> [What you should do]:
Could you return every line of text in the data below as a JSON list of strings, one string per line, with blank lines left out? Keep the pictures out of the answer.

===== Records for processing

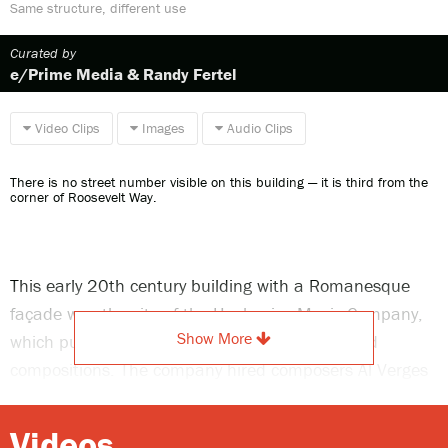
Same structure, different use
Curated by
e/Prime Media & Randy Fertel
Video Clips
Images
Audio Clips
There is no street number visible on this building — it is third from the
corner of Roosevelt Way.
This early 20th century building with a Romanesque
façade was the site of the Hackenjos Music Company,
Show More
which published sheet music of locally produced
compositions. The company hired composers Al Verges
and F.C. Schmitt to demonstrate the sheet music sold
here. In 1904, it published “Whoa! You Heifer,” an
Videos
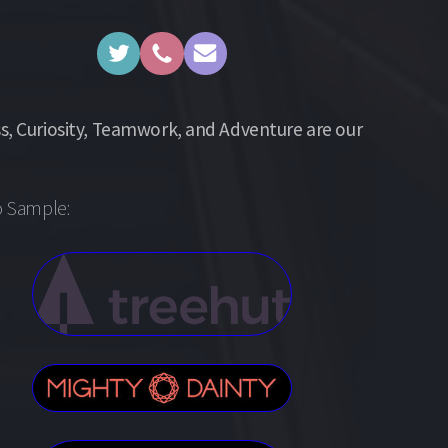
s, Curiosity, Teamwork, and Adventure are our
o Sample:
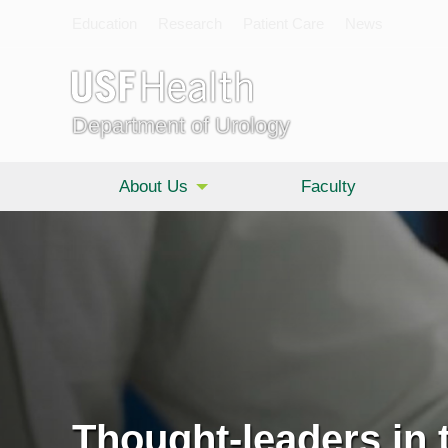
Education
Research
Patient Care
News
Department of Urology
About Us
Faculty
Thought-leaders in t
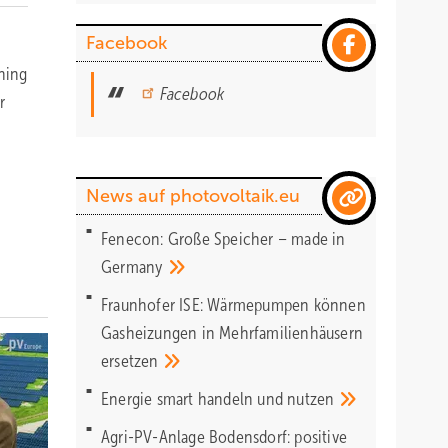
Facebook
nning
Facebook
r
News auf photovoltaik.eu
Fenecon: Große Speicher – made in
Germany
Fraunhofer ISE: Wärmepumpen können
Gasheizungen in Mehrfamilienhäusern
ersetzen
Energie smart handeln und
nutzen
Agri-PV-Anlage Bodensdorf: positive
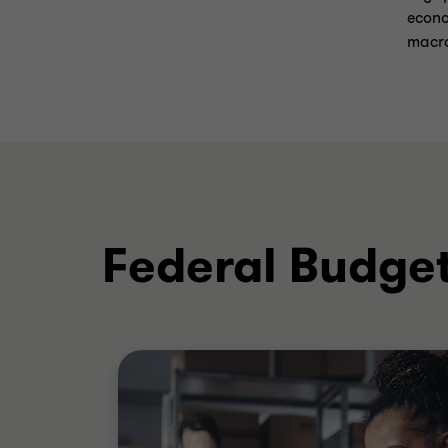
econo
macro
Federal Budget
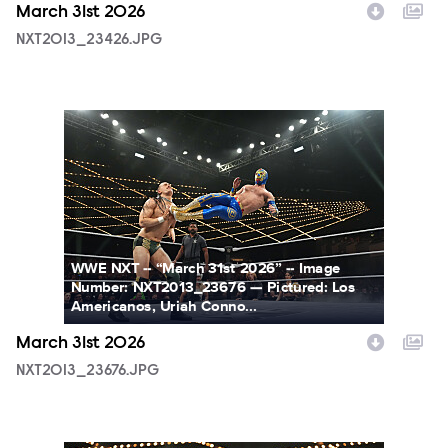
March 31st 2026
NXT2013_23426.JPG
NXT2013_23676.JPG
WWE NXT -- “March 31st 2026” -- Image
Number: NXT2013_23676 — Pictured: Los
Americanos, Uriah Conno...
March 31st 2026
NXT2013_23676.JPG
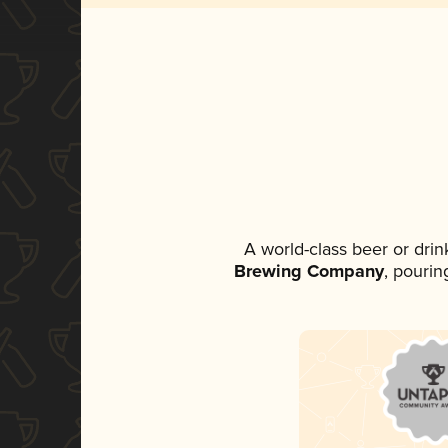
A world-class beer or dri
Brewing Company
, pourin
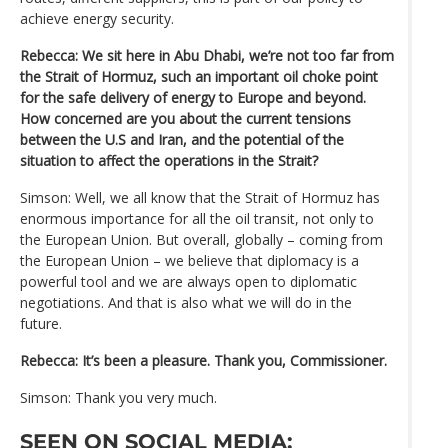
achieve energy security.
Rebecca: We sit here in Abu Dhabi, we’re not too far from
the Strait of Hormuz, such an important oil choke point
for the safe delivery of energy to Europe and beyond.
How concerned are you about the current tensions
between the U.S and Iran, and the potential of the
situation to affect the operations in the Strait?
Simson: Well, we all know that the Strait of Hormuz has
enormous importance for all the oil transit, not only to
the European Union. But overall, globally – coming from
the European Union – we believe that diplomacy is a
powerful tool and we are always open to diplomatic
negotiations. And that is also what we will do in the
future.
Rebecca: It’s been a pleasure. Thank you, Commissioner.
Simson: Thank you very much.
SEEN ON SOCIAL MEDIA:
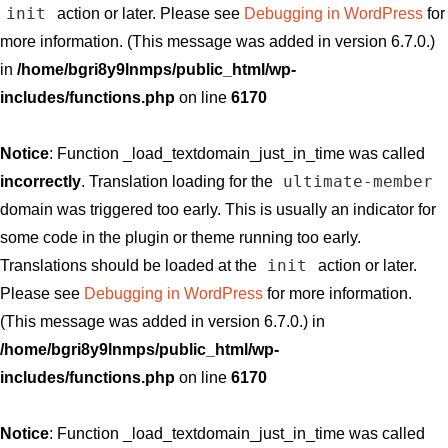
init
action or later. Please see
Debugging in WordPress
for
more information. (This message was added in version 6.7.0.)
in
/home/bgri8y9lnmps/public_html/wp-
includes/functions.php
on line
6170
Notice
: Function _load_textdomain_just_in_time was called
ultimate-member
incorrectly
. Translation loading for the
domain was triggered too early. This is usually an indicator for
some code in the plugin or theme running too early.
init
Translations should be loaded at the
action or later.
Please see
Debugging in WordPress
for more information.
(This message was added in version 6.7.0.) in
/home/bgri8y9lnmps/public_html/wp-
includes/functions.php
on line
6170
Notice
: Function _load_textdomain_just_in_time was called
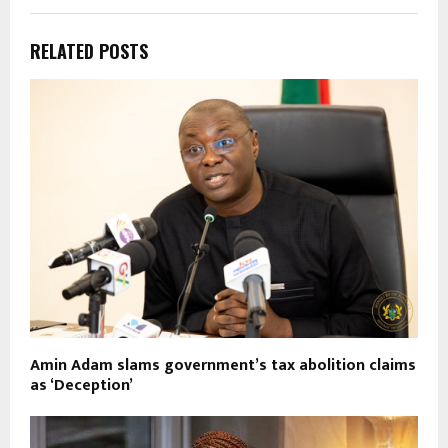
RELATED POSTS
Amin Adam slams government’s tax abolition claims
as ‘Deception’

==========

> [Answer box]:
[
  "Same structure, different use",
  "Curated by",
  "e/Prime Media & Randy Fertel",
  "Video Clips",
  "Images",
  "Audio Clips",
  "There is no street number visible on this building — it is third from the",
  "corner of Roosevelt Way.",
  "This early 20th century building with a Romanesque",
  "façade was the site of the Hackenjos Music Company,",
  "Show More",
  "which published sheet music of locally produced",
  "compositions. The company hired composers Al Verges",
  "and F.C. Schmitt to demonstrate the sheet music sold",
  "here. In 1904, it published “Whoa! You Heifer,” an",
  "Videos",
  "s, Curiosity, Teamwork, and Adventure are our",
  "o Sample:",
  "Education",
  "Research",
  "Patient Care",
  "News",
  "Department of Urology",
  "About Us",
  "Faculty",
  "Thought-leaders in t",
  "Facebook",
  "nning",
  "Facebook",
  "r",
  "News auf photovoltaik.eu",
  "Fenecon: Große Speicher – made in",
  "Germany",
  "Fraunhofer ISE: Wärmepumpen können",
  "Gasheizungen in Mehrfamilienhäusern",
  "ersetzen",
  "Energie smart handeln und",
  "nutzen",
  "Agri-PV-Anlage Bodensdorf: positive",
  "econo",
  "macro",
  "Federal Budget",
  "March 31st 2026",
  "NXT2013_23426.JPG",
  "NXT2013_23676.JPG",
  "WWE NXT -- “March 31st 2026” -- Image",
  "Number: NXT2013_23676 — Pictured: Los",
  "Americanos, Uriah Conno...",
  "March 31st 2026",
  "NXT2013_23676.JPG",
  "A world-class beer or dri",
  "Brewing Company",
  ", pourin",
  "achieve energy security.",
  "Rebecca: We sit here in Abu Dhabi, we’re not too far from",
  "the Strait of Hormuz, such an important oil choke point",
  "for the safe delivery of energy to Europe and beyond.",
  "How concerned are you about the current tensions",
  "between the U.S and Iran, and the potential of the",
  "situation to affect the operations in the Strait?",
  "Simson: Well, we all know that the Strait of Hormuz has",
  "enormous importance for all the oil transit, not only to",
  "the European Union. But overall, globally – coming from",
  "the European Union – we believe that diplomacy is a",
  "powerful tool and we are always open to diplomatic",
  "negotiations. And that is also what we will do in the",
  "future.",
  "Rebecca: It’s been a pleasure. Thank you, Commissioner.",
  "Simson: Thank you very much.",
  "SEEN ON SOCIAL MEDIA:",
  "init",
  "action or later. Please see",
  "Debugging in WordPress",
  "for",
  "more information. (This message was added in version 6.7.0.)",
  "in",
  "/home/bgri8y9lnmps/public_html/wp-",
  "includes/functions.php",
  "on line",
  "6170",
  "Notice",
  ": Function _load_textdomain_just_in_time was called",
  "ultimate-member",
  "incorrectly",
  ". Translation loading for the",
  "domain was triggered too early. This is usually an indicator for",
  "some code in the plugin or theme running too early.",
  "init",
  "Translations should be loaded at the",
  "action or later.",
  "Please see",
  "Debugging in WordPress",
  "for more information.",
  "(This message was added in version 6.7.0.) in",
  "/home/bgri8y9lnmps/public_html/wp-",
  "includes/functions.php",
  "on line",
  "6170",
  "Notice",
  ": Function _load_textdomain_just_in_time was called",
  "RELATED POSTS",
  "Amin Adam slams government’s tax abolition claims",
  "as ‘Deception’"
]